One of our oldest shop-fronts recently went on sale [2015], which seemed a good occasion to look into its history. It seems to have been the first proper restaurant in the neighborhood. John Kaiser, a German immigrant, had it built in 1892, making it one of the earliest buildings on the block. After a life working on the cable cars on Nob Hill, he came to Sunnyside with his wife and grown kids at the age of sixty, to run his own restaurant.

First on the Block
There is a record of the contract for construction of the building in the newspaper; the cost was $1,085.

In these early days, there were very few other buildings on the block. The map below is from 13 years later, showing how bare it was still.

There was one single big employer in the neighborhood at the time, the Sunnyside Powerhouse, where the electricity for the streetcar system was generated. (Read more about the Sunnyside Powerhouse here.) Those workers needed places to eat and drink at midday, even if restaurant trade from local residents cannot have amounted to much, there being so few houses then.
Later on the neighborhood began to fill out. Here is a photo from 1909, when the tracks for the electric streetcar are being laid down to the end of Sunnyside Avenue (changed to Monterey Blvd in 1920). Number 211 is highlighted.

The powerhouse smokestack is just visible to the right, and the ‘witch’s hat’ tower on the front of the plant can be seen in center, still standing though unused by then. Perhaps the man standing beside the building at 211 is Mr Kaiser himself. There was an awning on the front of the restaurant then.
A Few Lunch Joints
In 1893 one of the real estate companies who were dealing in lots in Sunnyside talked up the area in the newspaper, saying there were three restaurants.

Two eating places are likely to have been the saloons at 22 Circular (now 22 Monterey) and 101 Baden (building gone), which, like most saloons of the day, had lunch counters of some sort. I think this establishment at 211 Sunnyside Ave, which was listed in the directory by 1895 under restaurants, was the other restaurant referred to.
Cable Car Man Turned Restaurateur
Proprietor John Kaiser came to California from Germany in 1858 as a young man. The directory record is spotty, but he seems to have worked in the Sierras for a while, then come to San Francisco. He worked as a dummyman and a gripman on the Clay Street railroad, one of the many cable streetcar companies of late-nineteenth-century SF. Opening the restaurant may have been his retirement plan.
But the unexpected happened: the Powerhouse stopped running about 1901, after which there may not have been enough trade to sustain a restaurant business there. There is no listing for the building as a business for a while. However, it was doing service as a neighborhood meeting place for the Sunnyside Improvement Club–at least as of 1909, as seen in this thank-you for one of the real estate companies operating in Sunnyside then.

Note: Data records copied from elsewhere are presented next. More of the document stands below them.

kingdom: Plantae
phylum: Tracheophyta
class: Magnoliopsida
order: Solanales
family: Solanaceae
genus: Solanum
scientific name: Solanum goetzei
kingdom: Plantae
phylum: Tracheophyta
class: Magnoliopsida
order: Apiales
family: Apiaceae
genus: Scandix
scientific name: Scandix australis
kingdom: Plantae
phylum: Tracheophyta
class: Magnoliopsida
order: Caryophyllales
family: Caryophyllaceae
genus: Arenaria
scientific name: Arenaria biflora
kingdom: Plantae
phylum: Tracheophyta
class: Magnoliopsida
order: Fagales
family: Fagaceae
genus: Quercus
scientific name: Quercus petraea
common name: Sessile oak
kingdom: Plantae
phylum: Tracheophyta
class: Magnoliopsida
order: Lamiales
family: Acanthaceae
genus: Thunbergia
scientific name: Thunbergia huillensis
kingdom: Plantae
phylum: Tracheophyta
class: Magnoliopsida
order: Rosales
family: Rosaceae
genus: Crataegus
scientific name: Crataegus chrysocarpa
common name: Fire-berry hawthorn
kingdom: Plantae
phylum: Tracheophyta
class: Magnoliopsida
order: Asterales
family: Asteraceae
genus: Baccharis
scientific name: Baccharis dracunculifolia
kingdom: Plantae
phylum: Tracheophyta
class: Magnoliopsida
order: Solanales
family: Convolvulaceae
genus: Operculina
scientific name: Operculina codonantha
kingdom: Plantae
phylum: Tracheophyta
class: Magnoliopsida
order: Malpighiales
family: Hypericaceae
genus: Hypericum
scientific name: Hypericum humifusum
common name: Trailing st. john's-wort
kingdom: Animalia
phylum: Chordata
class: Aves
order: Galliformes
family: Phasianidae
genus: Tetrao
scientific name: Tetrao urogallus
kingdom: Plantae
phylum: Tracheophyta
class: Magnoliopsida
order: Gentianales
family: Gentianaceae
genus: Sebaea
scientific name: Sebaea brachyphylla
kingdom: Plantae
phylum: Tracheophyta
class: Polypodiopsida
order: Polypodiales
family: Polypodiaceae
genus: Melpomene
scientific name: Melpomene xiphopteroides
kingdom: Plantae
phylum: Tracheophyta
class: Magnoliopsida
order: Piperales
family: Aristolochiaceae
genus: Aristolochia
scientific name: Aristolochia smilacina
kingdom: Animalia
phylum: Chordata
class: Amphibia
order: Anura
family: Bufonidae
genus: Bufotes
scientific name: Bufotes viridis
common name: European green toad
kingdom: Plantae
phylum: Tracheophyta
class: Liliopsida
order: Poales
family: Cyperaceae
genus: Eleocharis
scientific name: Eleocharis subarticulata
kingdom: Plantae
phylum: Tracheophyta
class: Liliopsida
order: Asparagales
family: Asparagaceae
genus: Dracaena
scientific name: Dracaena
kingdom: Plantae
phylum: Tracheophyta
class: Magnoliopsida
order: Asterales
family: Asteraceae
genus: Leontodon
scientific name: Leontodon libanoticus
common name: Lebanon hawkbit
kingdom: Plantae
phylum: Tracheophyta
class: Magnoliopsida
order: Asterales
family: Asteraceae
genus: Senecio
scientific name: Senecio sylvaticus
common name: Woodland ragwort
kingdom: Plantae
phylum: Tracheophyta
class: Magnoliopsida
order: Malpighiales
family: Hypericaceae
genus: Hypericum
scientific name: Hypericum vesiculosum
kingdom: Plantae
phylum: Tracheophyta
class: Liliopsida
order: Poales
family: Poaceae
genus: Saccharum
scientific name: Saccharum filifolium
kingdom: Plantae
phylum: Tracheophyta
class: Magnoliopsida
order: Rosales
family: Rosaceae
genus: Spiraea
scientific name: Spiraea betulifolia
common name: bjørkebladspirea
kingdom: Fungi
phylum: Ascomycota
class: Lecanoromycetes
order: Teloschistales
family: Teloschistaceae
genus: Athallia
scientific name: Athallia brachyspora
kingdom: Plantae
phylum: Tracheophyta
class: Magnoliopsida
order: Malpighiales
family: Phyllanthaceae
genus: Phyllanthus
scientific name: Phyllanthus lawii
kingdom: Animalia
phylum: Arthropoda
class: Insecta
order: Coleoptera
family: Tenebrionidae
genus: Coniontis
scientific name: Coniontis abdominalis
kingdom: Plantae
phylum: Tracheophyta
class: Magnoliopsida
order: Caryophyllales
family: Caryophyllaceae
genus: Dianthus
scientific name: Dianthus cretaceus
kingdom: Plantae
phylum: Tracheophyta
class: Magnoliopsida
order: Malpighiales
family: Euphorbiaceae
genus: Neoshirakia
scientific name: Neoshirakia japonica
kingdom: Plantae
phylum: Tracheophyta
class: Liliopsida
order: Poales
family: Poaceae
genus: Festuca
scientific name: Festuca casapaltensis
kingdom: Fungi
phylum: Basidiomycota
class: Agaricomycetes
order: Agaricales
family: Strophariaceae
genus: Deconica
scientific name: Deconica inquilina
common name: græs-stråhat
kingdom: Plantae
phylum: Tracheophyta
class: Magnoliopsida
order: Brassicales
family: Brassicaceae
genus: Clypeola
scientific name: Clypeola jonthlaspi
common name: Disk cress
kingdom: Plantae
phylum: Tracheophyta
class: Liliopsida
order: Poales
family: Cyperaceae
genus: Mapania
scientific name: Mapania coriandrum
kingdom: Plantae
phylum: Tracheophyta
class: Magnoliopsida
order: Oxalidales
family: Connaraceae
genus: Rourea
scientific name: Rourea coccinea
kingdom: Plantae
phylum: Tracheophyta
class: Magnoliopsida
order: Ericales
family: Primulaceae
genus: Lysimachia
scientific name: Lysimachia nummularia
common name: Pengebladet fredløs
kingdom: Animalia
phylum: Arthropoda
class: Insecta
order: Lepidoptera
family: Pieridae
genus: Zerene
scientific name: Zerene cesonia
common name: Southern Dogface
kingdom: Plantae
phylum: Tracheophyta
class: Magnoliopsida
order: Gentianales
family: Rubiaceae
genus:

From Flour and Eggs to Haviland China to Big Hair
The Kaiser family lived there until selling it in the 1920s. Then it did service as a grocery, from about 1924 to 1968. First a Syrian couple, the Kayrallahs, had a go; then an Italian couple, the Martinellis. It was called “Monterey Grocery” for many decades, and owned by another Italian couple, the Segales, who lived on Hearst in lot that adjoins behind.
Then from 1969 to 1979, it became “Antiques Unlimited,” whose owner posted classified ads in the Chronicle to boost business. One sounded like the firm was going under (“Leaving Country”), but as the ads continued through the following years, this seemed to have been merely a ploy.

After antiques the place became a beauty salon called “Super Hair.” Very 1981.
Here is a photo from OpenSFHistory.org from about 1981, when the shop was on the market, with the realty agency being Scandia, whose office was down the boulevard at 769 Monterey.

Wouldn’t it be great to have a destination restaurant in Sunnyside? Parking issues aside, perhaps someone will see the potential, and start something exciting in this spot, one of the neighborhood’s oldest buildings.
Update 2018: Unfortunately the new owner made the shop front into a residence.

That’s our house! The history is so cool. We found concrete blocks and we were wondering what it was used for?
Hi, I couldn’t say. Are they old? What might they have been? I have a few more photos since I wrote this. Write me if you are interested. SunnysideHistory@gmail.com -Amy
I lived on Baden St. and remember this as a neighborhood grocery store from the mid ’50’s until we moved in 1963.
Can’t recall the names of the owners however.